Between classes, students could be on their phones, listening to music or doing homework alone, but in some classrooms, students chat and get to know each other and work together on assignments. The difference? Learning communities.
Learning communities feature pairs of courses sharing a common theme. The same students are in both classes and often the classes are back-to-back, which makes scheduling easy and creates the opportunity for students to build relationships.
“I can't stress how much it helped me having that same group, because if we were having trouble, we talked about it, and we could vent when we were in a really bad chapter, and it helped,” said Judy D’Souza, a student in the Mind over Math learning community. “That same group moving with you from class to class makes a huge difference. It really does, and you get to know everybody.”
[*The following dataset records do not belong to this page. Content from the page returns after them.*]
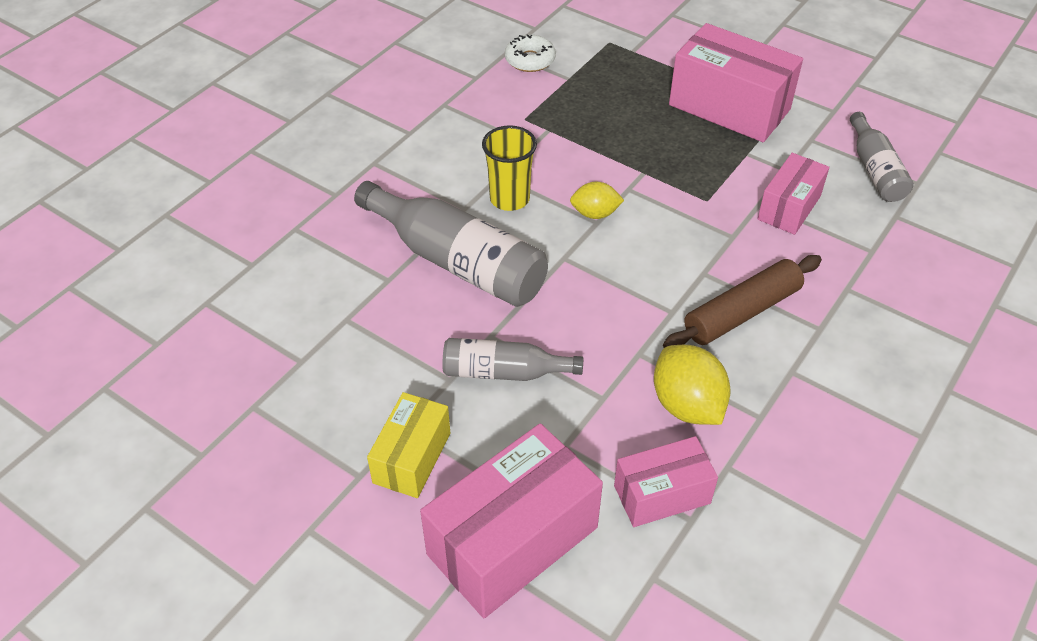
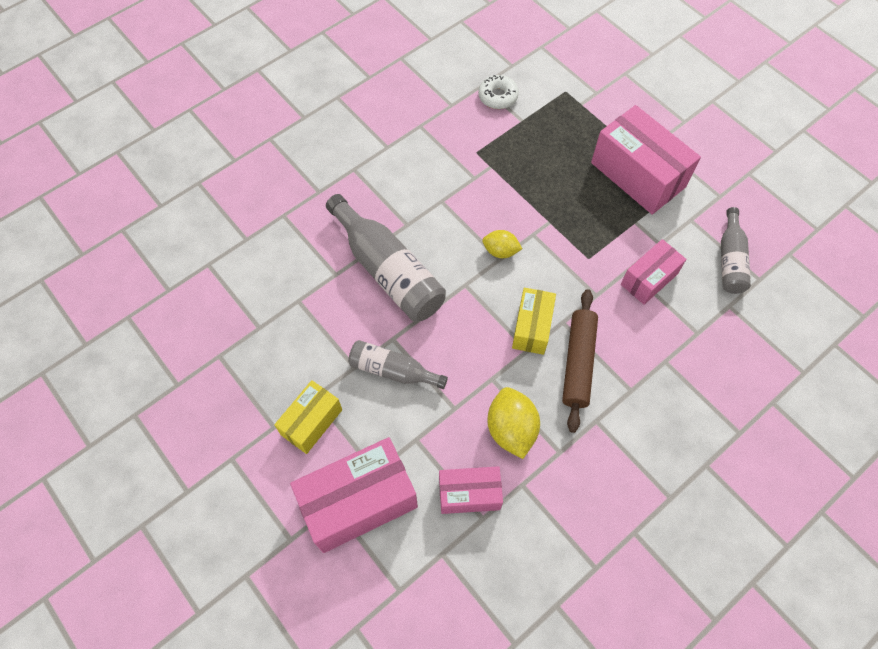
camera: 15 degrees right, 15 degrees up
yellow cup [482,125,537,211] -> none
brown rolling pin [663,255,822,348] -> brown rolling pin turned 60 degrees counterclockwise [562,289,598,433]
none -> yellow box [512,288,556,355]

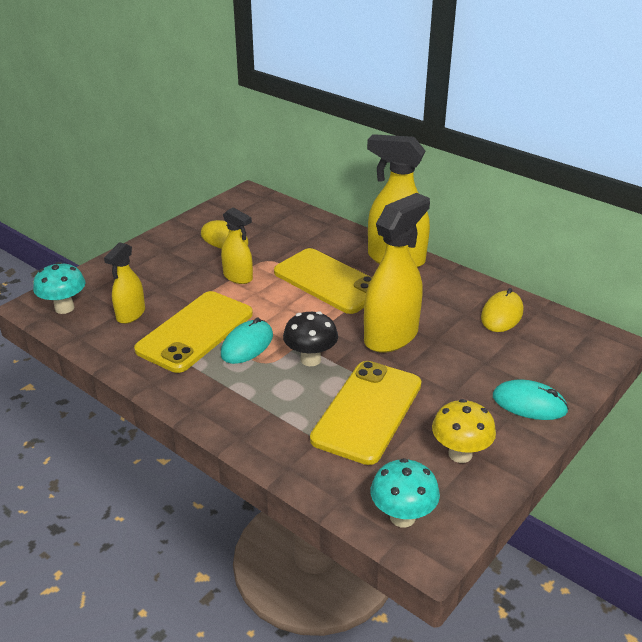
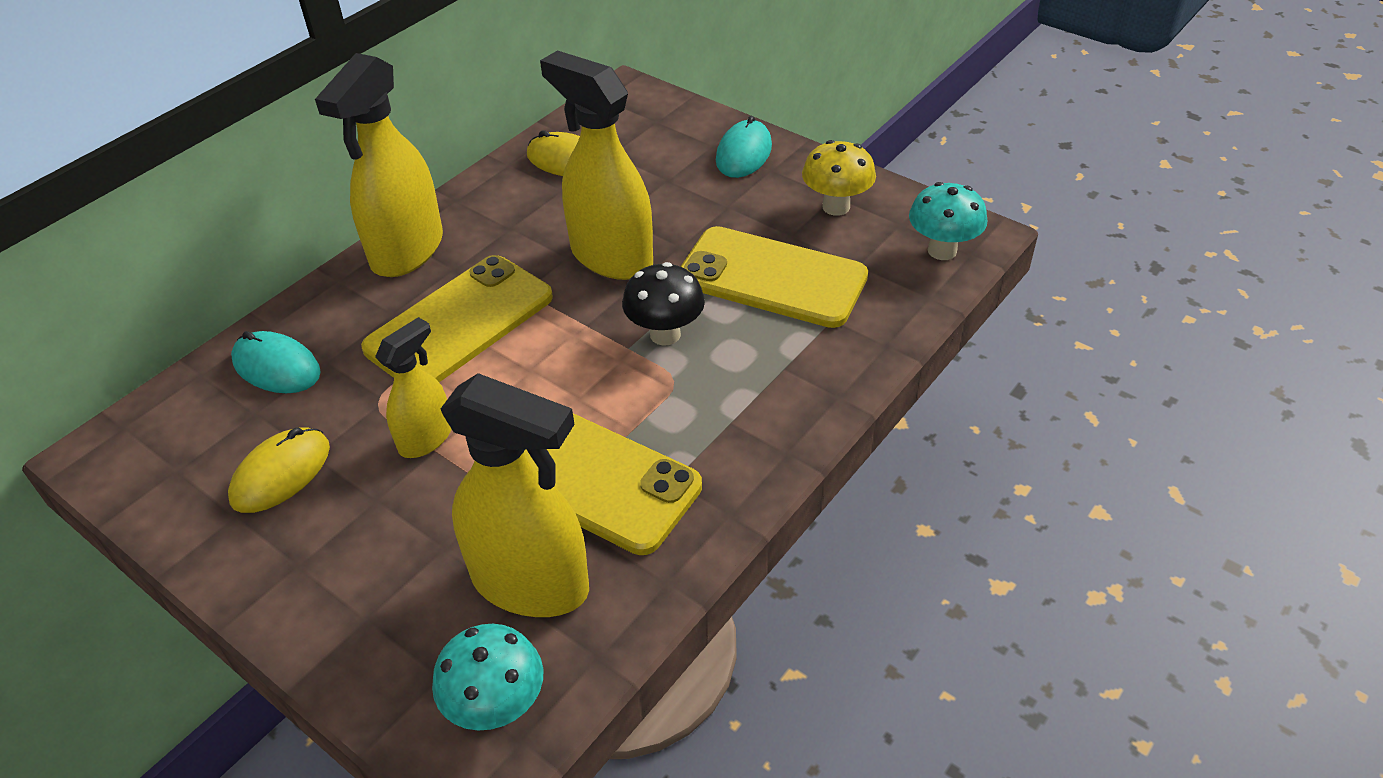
camera: 90 degrees left, 10 degrees up
yellow spray bottle [104,242,145,324] -> yellow spray bottle [441,373,589,617], size x1.78
turquoise mouse [221,318,273,364] -> turquoise mouse moved to [231,331,321,393]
Mind over Math, which couples an algebra class with a psychology class, is designed specifically for students like D’Souza, who have math anxiety.
“It's more comforting knowing that you're working with the same people that are in the same situation that you're in, and knowing, OK, all of us here have trouble with math, obviously, or we wouldn't be in this class,” she said.
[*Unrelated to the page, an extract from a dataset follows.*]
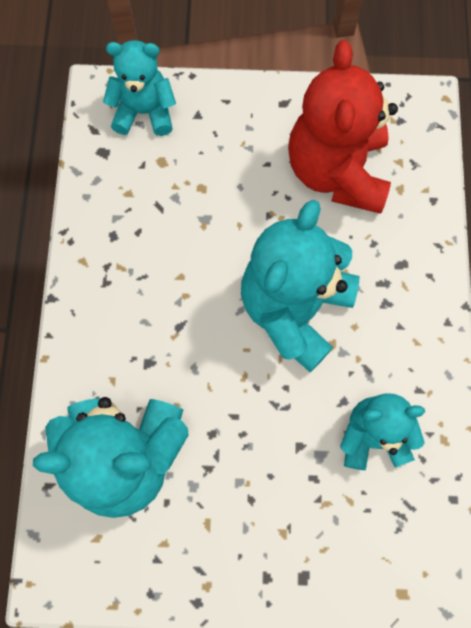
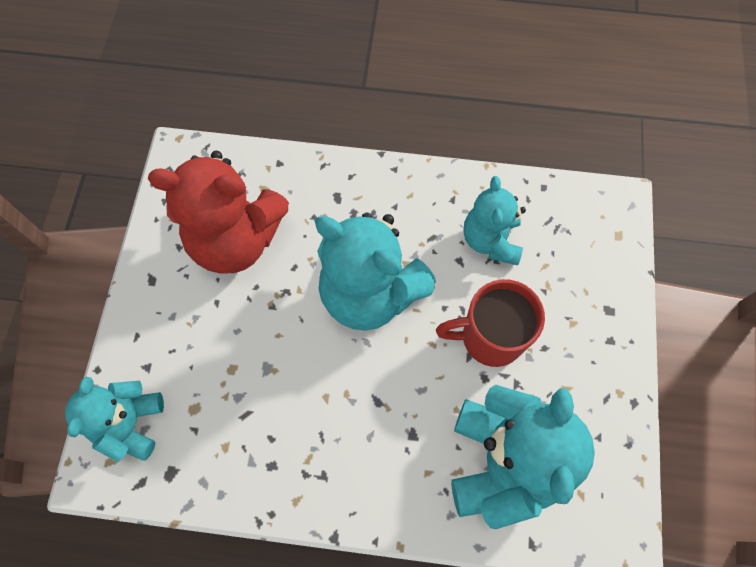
camera: 85 degrees left, 5 degrees down
none -> red mug [436,279,545,367]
Biology transfer student and hopeful future doctor Oliva Edwards decided to join a learning community to give her a boost of encouragement while she completed communication and English requirements.
“We need (social support) for every other part of life, and we need it for school too,” Edwards said. “And that made the biggest difference. … With that social support, you really feel like you can do it.”
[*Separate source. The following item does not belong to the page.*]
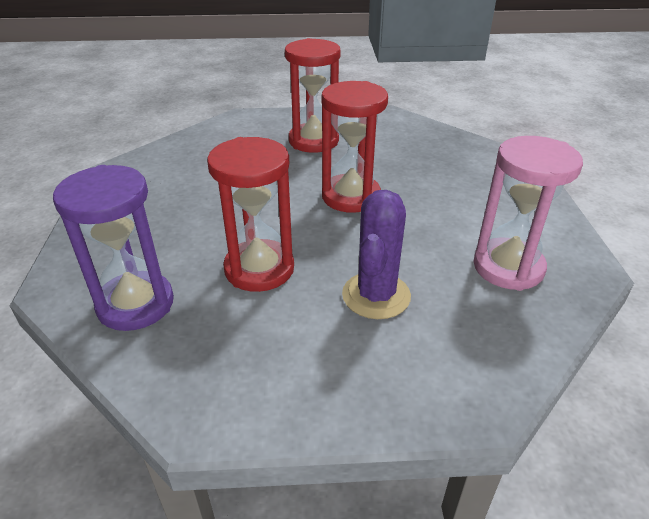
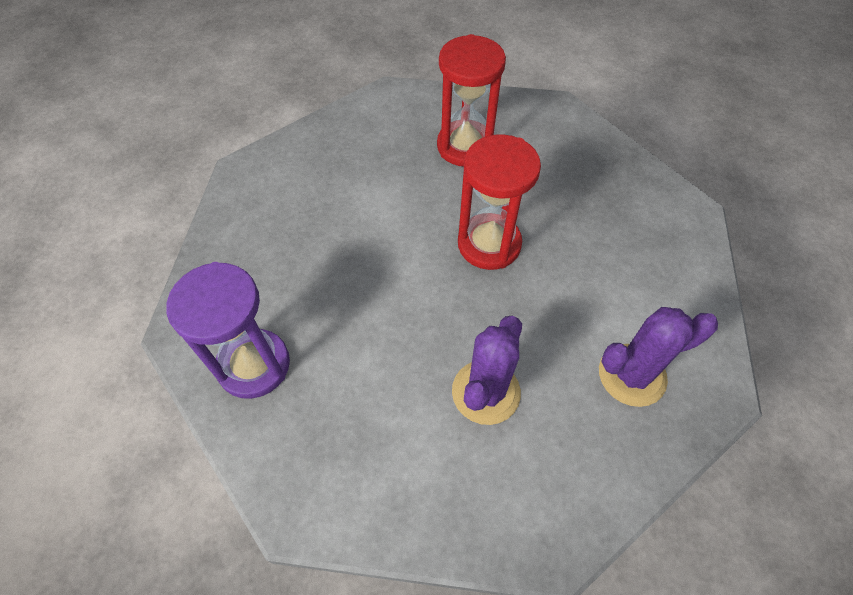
camera: 10 degrees right, 20 degrees up
red hourglass [207,137,294,292] -> none
pink hourglass [474,136,583,291] -> purple cactus [599,307,718,407]

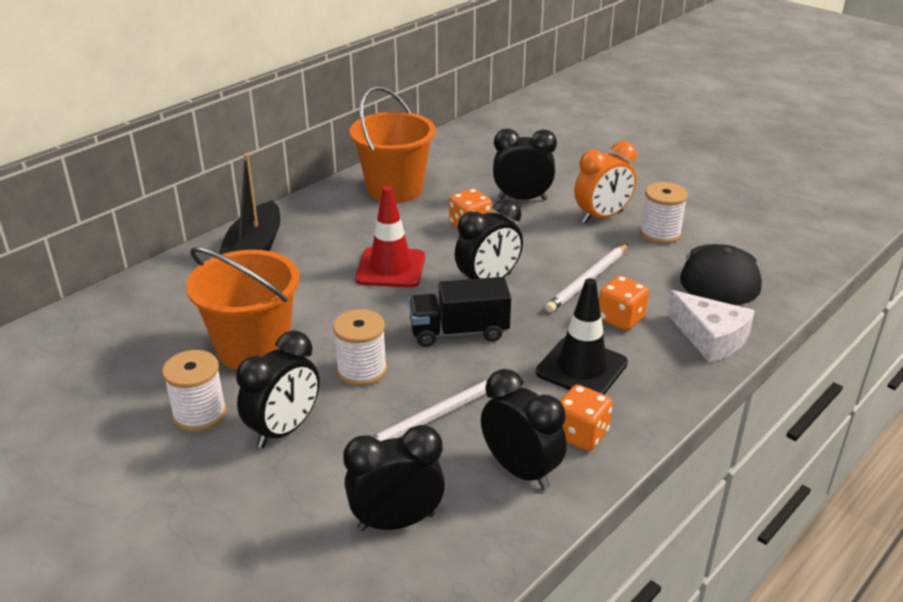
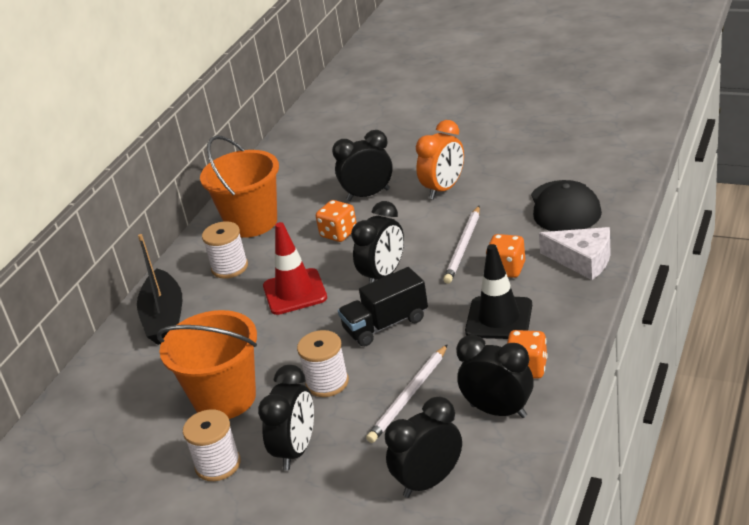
camera: 15 degrees left, 0 degrees up
white spool [640,182,688,244] -> white spool moved to [202,221,248,279]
Beyond the social benefits, the classes in learning communities are structured to have complementary content. The professors coordinate assignments, so material and good study habits are reinforced.
“The structure of the class was wonderful because (Associate Professor Haley Draper-Bowers) had taught that class for so long and had gone through it so many times that she knew where students have problems and where to make it kind of easier or provide that extra support,” Edwards said about “Fundamentals of Oral Communication” (COM-111).
Even unlikely pairings – such as math and psychology – are chosen to help students in a specific way.
“When I see math I just automatically kind of freeze up,” D’Souza said. “The strategies that Dr. (Kentina) Smith gave us (in “Introduction to Psychology”) … helped a lot, too.
Ultimately, students make friends, learn new skills and earn better grades.
“I actually ended up with a B in the class, which I don't know that I would have, had I been taking it just by itself and not having that added help with the psychology class and the same group of students,” D’Souza said. “I would definitely suggest it. ... I'm actually signed up for (a learning community) in the fall.”
To join a learning community, see which courses are paired in the upcoming term. To enroll, simply register for the listed courses and sections.